Drug metabolism in gunn rats: Inability to increase bilirubin glucuronidation by phenobarbital treatment

Abstract

The components of the microsomal mixed-function oxidase system in Wistar and Gunn rats were the same, as were the overall hydroxylation reactions ( p-nitroanisole O-demethylase, aryl hydrocarbon hydroxylase). The Gunn rat was, however, almost totally devoid of bilirubin glucuronidation activity. The UDP glucuronosyltransferase activity towards p-nitrophenol in the Gunn rat was in liver about 60 per cent and in the small intestinal mucosa about 10 per cent of that in the Wistar rat. The mono-oxygenation step in hepatic microsomal drug metabolism was induced in a similar way by phenobarbital treatment in both Wistar and Gunn strain rats, but no significant enhancement of the mono-oxygenase activity could be observed in the gut. The trypsin digestion of hepatic microsomes increased the specific UDPglucuronosyltransferase activity. Phenobarbital treatment enhanced the p-nitrophenol glucuronidation in livers of both Wistar (3-fold) and Gunn strain (2-fold) rats, but the bilirubin glucuronidation was enhanced (2-fold) only in Wistar rats.
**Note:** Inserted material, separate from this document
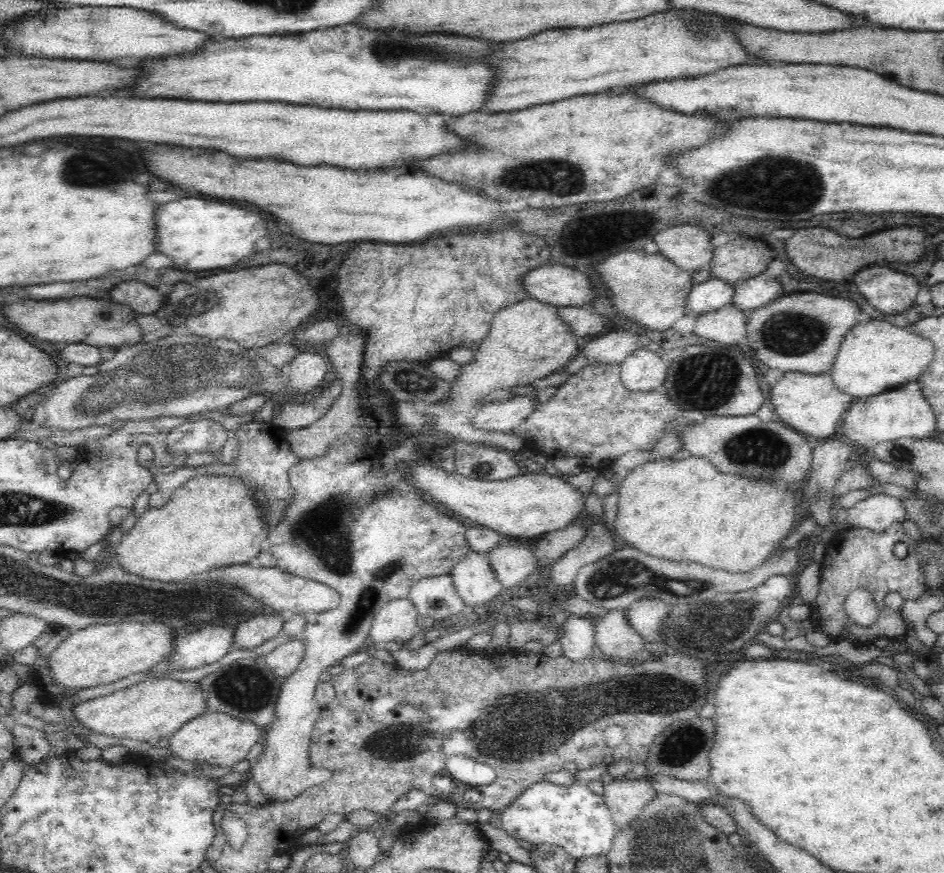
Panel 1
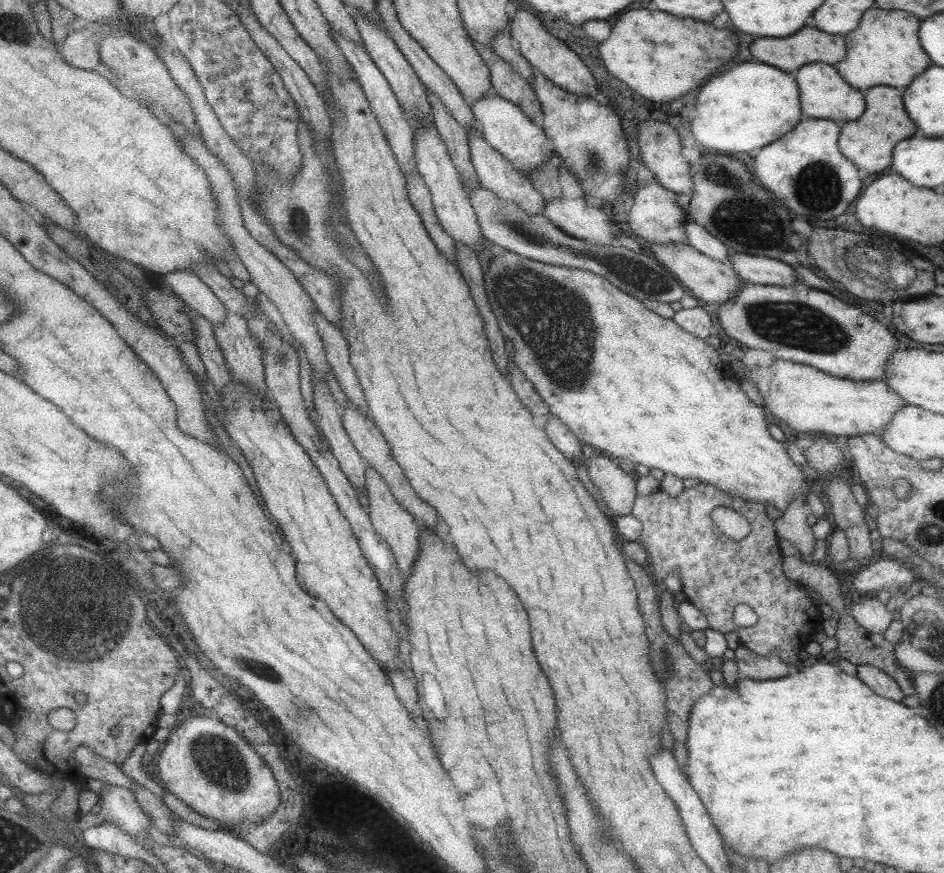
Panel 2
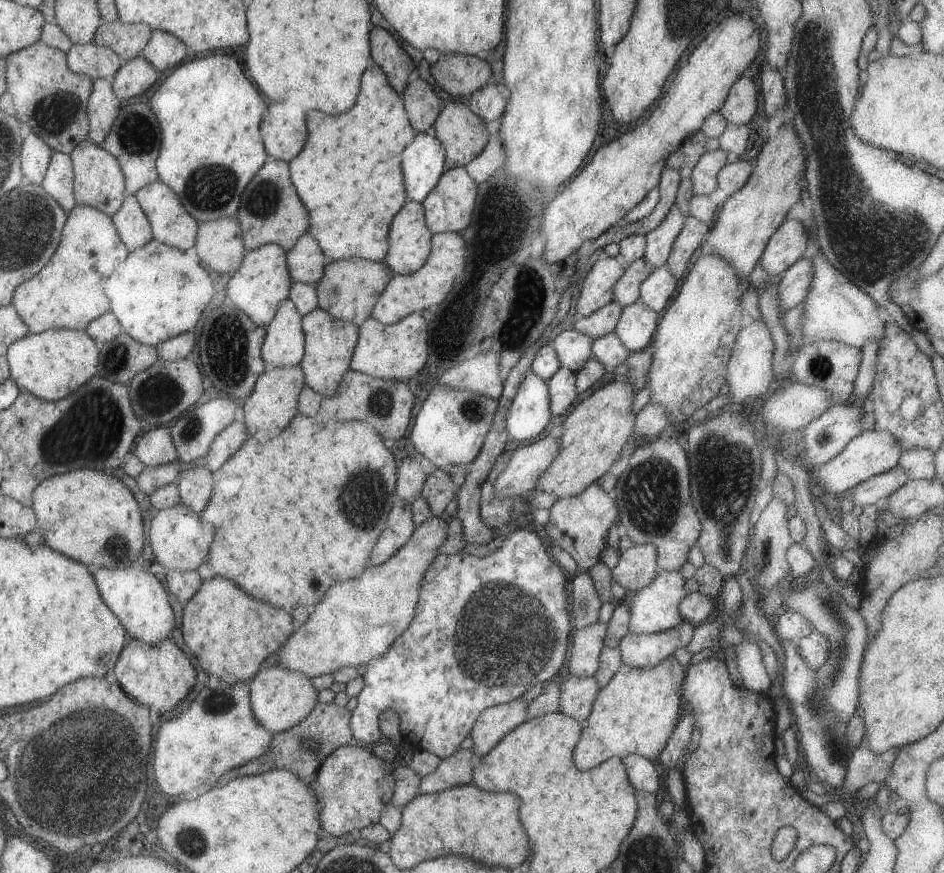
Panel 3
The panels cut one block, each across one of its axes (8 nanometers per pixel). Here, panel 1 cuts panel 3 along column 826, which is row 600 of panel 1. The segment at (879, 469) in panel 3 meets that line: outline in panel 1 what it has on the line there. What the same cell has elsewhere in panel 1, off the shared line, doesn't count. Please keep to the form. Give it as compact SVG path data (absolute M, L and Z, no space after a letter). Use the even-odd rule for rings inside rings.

Phenobarbital-enhanced transferase activities could be detected only if the microsomes had been digested with trypsin before determination of the enzyme activity. The UDPglucuronosyltransferase activity in the small intestinal mucosa was not enhanced by phenobarbital. The results suggest that bilirubin and p-nitrophenol are conjugated by distinct enzymes and that the enzyme activities for mono-oxygenation and glucuronidation are controlled by different mechanisms. The microenvironment of the UDP glucuronosyltransferase is most probably similar in Gunn and Wistar rats.